An enticing and sensible proposal–unlikely, alas, to win over today’s Hollywood-bought politicians–comes from Dean Baker, co-director of the Center for Economic and Policy Research. Excerpt:

The institution of copyrights has its origins in the feudal guild system. Copyrights provide an incentive for creative or artistic work by providing a state-enforced monopoly. Like any other monopoly, this system leads to enormous inefficiencies, and creates substantial enforcement problems. The size of these inefficiencies and the extent of the enforcement problems have increased dramatically in the Internet Age, as digital technology allows for the costless reproduction of written material, and recorded music and video material.

The artistic freedom voucher (AFV) is an alternative mechanism for supporting creative and artistic work. It is designed to maximize the extent of individual choice, while taking full advantage of the potential created by new technology.

The AFV would allow each individual to contribute a refundable tax credit of approximately $100 to a creative worker of their choice, or to an intermediary who passes funds along to creative workers. Recipients of the AFV (creative workers and intermediaries) would be required to register with the government in the same way that religious or charitable organizations must now register for tax-exempt status. This registration is only for the purpose of preventing fraud – it does not involve any evaluation of the quality of the work being produced.

In exchange for receiving AFV support, creative workers would be ineligible for copyright protection for a significant period of time (e.g. five years). Copyrights and the AFV are alternative ways in which the government supports creative workers. Creative workers are entitled to be compensated once for their work, not twice. The AFV would not affect a creative worker’s ability to receive money for concerts or other live performances.

The AFV would create a vast amount of uncopyrighted material. A $100 per adult voucher would be sufficient to pay 500,000 writers, musicians, singers, actors, or other creative workers $40,000 a year. All of the material produced by these workers would be placed in the public domain where it could be freely reproduced.

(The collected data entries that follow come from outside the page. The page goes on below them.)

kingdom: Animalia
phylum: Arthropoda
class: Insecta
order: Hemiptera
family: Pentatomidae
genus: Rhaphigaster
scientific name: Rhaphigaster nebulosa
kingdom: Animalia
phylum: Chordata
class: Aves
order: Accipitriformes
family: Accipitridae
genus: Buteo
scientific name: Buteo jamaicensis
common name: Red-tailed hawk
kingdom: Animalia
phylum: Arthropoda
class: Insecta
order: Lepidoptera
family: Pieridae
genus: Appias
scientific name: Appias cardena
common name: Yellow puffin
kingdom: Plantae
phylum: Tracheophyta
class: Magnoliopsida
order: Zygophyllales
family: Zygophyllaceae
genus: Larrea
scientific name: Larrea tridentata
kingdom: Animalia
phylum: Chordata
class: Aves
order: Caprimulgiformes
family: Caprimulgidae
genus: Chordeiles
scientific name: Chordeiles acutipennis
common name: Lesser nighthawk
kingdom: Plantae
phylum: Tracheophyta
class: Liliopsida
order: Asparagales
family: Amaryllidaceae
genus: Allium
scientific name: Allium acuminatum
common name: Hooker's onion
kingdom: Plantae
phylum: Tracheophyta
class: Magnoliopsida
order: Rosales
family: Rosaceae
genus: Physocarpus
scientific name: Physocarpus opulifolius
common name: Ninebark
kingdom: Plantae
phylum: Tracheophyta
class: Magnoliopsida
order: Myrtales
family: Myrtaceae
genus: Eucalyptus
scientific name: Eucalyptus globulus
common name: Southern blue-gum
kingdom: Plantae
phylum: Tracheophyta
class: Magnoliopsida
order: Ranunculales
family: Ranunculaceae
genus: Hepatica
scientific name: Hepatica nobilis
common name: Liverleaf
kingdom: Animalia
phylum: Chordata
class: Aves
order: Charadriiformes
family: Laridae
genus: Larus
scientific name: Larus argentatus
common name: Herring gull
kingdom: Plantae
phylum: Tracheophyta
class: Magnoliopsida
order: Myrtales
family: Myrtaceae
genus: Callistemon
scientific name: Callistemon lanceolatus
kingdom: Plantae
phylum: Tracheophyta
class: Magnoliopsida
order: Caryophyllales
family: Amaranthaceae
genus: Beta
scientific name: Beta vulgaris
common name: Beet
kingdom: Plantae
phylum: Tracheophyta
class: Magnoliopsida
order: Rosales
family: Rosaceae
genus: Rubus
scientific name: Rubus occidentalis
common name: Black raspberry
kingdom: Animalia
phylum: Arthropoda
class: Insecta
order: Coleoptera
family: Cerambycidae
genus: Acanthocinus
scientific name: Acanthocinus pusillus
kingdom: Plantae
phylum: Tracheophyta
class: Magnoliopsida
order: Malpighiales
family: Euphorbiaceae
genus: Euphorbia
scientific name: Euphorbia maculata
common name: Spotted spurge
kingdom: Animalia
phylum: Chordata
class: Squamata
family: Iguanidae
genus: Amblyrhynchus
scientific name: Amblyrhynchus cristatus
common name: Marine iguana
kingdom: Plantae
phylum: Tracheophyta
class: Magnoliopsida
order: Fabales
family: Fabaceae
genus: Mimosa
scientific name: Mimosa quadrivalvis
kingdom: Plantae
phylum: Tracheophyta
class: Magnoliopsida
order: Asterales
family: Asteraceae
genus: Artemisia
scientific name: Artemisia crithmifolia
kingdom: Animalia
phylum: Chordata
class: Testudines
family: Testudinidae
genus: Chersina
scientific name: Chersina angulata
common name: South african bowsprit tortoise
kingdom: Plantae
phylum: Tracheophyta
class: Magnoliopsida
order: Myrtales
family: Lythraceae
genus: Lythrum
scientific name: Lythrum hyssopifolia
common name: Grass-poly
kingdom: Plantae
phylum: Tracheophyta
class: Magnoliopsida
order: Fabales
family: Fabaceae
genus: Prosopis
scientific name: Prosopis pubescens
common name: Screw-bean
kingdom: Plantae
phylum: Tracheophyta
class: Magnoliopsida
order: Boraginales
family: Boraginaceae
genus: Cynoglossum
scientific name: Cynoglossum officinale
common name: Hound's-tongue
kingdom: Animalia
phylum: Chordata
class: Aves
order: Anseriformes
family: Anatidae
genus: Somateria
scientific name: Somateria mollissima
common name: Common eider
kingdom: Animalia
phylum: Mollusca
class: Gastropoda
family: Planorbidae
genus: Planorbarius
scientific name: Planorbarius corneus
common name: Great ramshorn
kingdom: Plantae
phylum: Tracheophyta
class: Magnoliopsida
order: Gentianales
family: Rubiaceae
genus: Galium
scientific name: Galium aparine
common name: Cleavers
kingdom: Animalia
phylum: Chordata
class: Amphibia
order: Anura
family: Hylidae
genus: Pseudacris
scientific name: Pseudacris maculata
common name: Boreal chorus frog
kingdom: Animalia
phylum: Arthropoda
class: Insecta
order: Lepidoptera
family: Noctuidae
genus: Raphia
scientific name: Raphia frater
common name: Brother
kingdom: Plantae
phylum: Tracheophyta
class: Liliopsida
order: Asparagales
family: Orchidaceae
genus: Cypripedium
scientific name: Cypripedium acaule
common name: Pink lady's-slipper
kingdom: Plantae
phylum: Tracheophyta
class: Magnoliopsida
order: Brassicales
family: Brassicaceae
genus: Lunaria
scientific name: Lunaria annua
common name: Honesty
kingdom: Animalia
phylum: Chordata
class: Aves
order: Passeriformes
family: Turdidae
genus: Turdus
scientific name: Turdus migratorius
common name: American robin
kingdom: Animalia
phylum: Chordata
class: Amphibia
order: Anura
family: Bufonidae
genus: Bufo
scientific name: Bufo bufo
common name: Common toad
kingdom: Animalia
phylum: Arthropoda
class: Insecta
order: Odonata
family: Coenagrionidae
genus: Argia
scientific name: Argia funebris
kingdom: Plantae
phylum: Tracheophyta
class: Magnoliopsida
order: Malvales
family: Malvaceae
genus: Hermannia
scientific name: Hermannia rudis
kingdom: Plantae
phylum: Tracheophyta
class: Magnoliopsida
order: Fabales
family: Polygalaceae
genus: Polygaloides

I like the idea, which would jibe well with TeleRead, a great way to spread around public domain works and copyrighted works alike, while also cataloguing them. AFVs would be one more business model, and the more the merrier, from the viewpoint of freedom of expression. While TeleRead proposes ways to use the library model to pay for conventional content, I’m completely in favor of alternatives as well, especially those which would enrich the public domain and lower TeleRead’s costs. Yes, about AFVs, skeptics might ask: “What kind of quality control would exist beyond public taste? Didn’t Mencken say that no one went broke underestimating it? What about editing? Or a different issue–promotion?” Yet one can envision writers and the others paying for the services of individual editors, marketing specialists and the rest. More importantly, the proposal would still allow intermediaries, including publishing houses specializing in modern public domain works, to flourish. At the same time, please note that AFVs wouldn’t abolish publishing houses reliant on copyright–they’d simply have to spend more on writers and less on corpocracy to come up with the right wares to compete. And of course along the way the megaconglomerates would be able to print and otherwise make money from the modern public-domain novels and the rest.

In areas such as international blockbusters, requiring vast amounts of financing, the old business models might still prevail in Hollywood. But independent film-makers might well be able to draw on AFV talent for the character-driven movies that Hollywood these days too often shies away from, given its slavish fixation on the global market. What’s more, even large movie companies could legally use public-domain novels by contemporary writers, not just long-dead ones. Too, they could distribute public domain works from AFV-oriented companies. Similarly the big recording studios could use modern public-domain lyrics and spread around recordings from AFV-oriented independents and from public-domain musicians, who, of course, would still be free to move on in five years to the copyright approach. As for artists, imagine how much large content-providers could benefit from the wealth of new public-domain works under the AFV approach.

The question is whether Congress would approve AFVs, lest political donors be offended. Hollywood parasites, especially, would hate direct payments to the writers, musicians and artists on whom they prey. Still, as enough Net-dumb voters die off, a smarter bunch can rid Washington of the old farts who oppose new ideas like AFVs.

Not to say that all tech-hip people will love AFVs. I see a plethora of clueless posts on Slashdot following the item there. The warnings against an AFV-rolling buddy system won’t cut it with me, for this could be addressed legislatively (in the Real World, writers groups are limited in how much organizing they can do in terms of, say, official rate-setting). What’s more, the present system has its share of abuses–in the form of overpaid movie executives and the rest. Not to mention the efficiency with which the likes of the former AOL Time Warner plundered the 401(k)s of average Americans. Beyond doubt, an AFV approach would give the public more for its money than the entertainment establishment does now.